▶ WORK ORDER: Give only the number of lines in the entries below that contain the string "series". Case counts.
═══ DATA FOR ANALYSIS
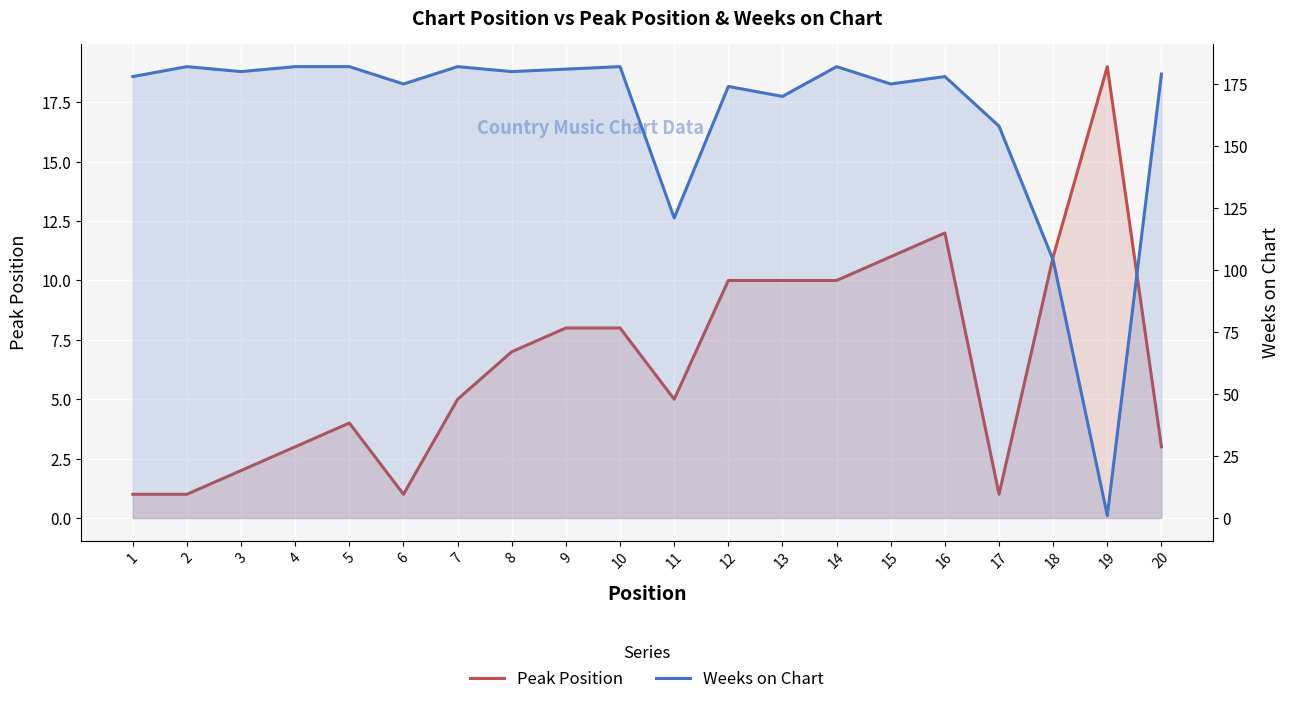

What are all the series names shown in the legend?

Peak Position, Weeks on Chart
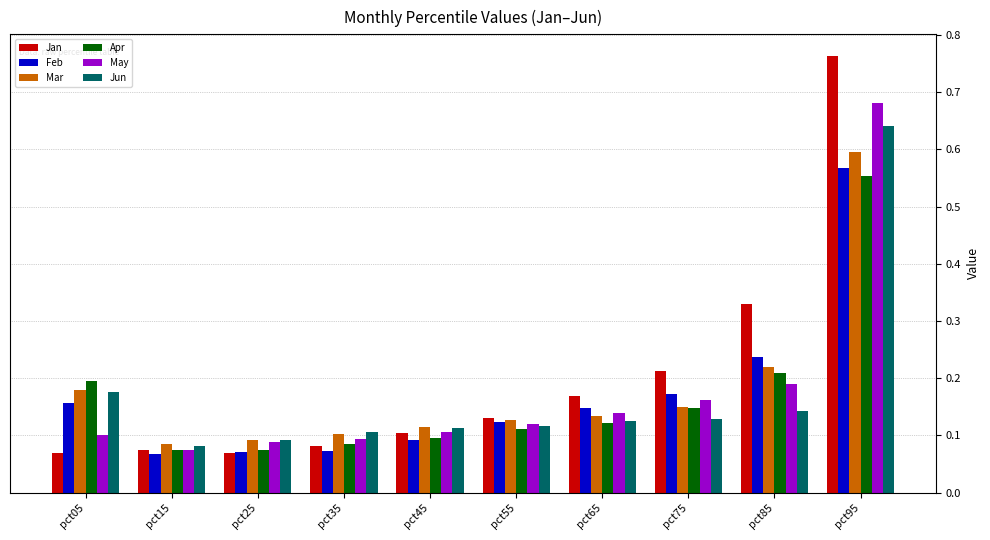

Which series has the widest spread of values?

Jan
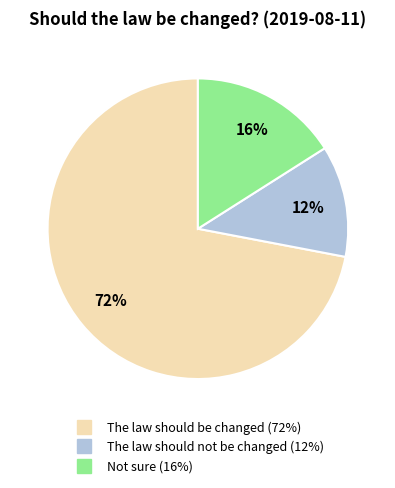

Rank the categories by value from highest to lowest.

The law should be changed, Not sure, The law should not be changed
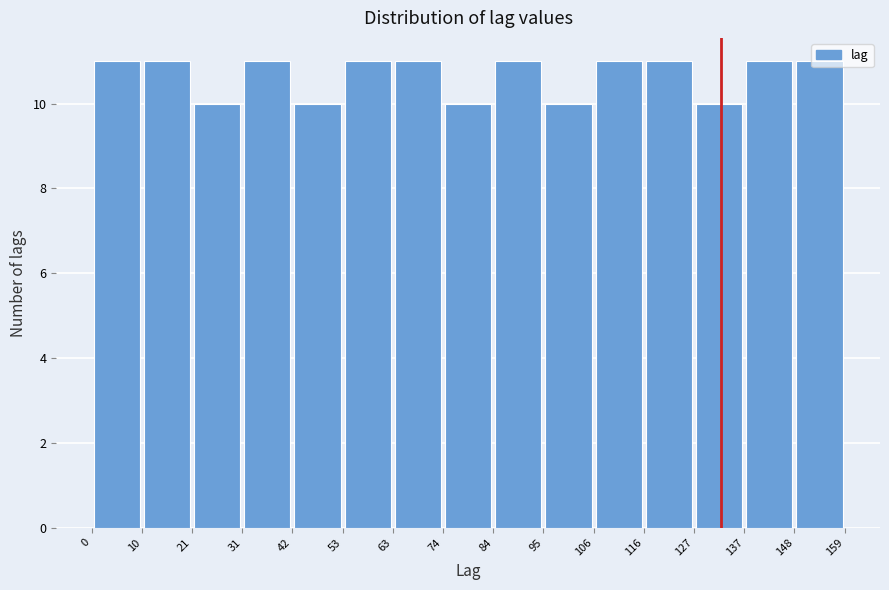

Reading left to right, transcribe this chart: for each bar, give the range it covers on the x-axis and its height. The values are not printed on the chart, so give them approximately, as read against the axis.

0 to 10: 11
10 to 21: 11
21 to 31: 10
31 to 42: 11
42 to 53: 10
53 to 63: 11
63 to 74: 11
74 to 84: 10
84 to 95: 11
95 to 106: 10
106 to 116: 11
116 to 127: 11
127 to 137: 10
137 to 148: 11
148 to 159: 11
══════
▶ TASK SOLUTION: 2